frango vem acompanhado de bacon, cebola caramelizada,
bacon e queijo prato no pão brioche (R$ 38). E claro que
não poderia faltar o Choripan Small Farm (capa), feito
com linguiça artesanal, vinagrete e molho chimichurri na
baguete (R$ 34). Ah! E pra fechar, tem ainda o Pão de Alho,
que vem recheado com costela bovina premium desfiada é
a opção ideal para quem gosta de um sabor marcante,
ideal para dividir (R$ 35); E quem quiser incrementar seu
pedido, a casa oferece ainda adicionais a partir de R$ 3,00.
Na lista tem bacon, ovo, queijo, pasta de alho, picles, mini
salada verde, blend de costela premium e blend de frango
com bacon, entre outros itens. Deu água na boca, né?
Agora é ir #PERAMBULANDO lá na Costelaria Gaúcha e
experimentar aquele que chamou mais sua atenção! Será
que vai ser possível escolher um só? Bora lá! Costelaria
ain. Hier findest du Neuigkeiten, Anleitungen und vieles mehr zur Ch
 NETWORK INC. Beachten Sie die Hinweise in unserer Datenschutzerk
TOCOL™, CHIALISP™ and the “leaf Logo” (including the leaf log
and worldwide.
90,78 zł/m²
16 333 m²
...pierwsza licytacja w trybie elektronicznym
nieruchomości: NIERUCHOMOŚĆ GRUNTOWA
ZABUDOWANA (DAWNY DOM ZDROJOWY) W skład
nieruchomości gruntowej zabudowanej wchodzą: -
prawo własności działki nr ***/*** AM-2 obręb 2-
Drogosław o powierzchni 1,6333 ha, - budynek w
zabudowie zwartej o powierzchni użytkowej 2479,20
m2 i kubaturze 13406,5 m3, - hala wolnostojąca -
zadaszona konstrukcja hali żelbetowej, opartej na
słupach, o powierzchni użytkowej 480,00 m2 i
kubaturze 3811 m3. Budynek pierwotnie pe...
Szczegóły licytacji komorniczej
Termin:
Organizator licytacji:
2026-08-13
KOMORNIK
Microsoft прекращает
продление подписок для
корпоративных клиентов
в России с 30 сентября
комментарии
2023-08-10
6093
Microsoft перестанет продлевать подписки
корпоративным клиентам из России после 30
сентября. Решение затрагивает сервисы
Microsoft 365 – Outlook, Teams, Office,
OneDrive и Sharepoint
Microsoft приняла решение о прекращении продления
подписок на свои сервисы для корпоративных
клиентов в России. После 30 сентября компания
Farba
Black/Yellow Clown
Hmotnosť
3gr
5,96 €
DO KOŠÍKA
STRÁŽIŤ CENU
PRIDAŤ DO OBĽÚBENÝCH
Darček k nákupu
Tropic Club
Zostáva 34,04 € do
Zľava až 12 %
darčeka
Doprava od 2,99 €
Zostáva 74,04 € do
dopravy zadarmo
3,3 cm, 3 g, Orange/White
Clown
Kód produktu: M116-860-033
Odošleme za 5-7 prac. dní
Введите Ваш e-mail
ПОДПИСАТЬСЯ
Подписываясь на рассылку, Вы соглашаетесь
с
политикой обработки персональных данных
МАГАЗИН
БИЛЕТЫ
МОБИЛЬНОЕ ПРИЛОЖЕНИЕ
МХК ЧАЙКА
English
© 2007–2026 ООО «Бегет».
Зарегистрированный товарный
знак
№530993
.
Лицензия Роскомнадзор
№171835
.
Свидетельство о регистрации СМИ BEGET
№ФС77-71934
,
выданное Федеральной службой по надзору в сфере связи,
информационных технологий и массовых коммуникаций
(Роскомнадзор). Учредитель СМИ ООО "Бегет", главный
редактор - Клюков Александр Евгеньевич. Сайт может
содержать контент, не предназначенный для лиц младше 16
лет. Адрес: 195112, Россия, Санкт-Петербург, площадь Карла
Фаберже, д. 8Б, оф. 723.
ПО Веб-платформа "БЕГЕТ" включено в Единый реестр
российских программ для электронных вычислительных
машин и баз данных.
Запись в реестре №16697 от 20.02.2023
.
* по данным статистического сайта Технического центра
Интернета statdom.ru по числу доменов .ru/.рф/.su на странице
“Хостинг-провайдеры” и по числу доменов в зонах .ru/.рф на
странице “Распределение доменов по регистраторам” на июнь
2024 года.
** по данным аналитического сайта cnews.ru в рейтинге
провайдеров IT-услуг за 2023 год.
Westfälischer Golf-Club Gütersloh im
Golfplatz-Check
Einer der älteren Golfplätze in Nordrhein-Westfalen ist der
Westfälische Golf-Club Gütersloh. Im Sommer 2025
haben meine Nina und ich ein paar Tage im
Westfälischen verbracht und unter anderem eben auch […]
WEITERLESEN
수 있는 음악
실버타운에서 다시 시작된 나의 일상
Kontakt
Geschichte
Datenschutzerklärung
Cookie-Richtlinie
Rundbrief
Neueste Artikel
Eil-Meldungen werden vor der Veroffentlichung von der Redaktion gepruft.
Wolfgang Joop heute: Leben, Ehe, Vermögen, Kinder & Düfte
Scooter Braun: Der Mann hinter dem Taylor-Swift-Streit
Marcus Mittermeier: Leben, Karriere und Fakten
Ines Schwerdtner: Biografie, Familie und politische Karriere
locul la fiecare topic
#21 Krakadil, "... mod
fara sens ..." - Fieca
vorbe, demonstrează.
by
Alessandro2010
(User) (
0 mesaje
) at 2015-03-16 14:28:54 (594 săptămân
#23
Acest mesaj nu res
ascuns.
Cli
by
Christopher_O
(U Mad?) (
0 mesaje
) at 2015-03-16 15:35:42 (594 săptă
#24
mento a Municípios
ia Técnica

▬▬▬▬▬▬▬▬▬▬

◆ **Enunciado da tarefa**
Informe o número de linhas acima que contêm a palavra "Роскомнадзор". Responda somente com esse número.

◆ **Resposta ao exercício**
2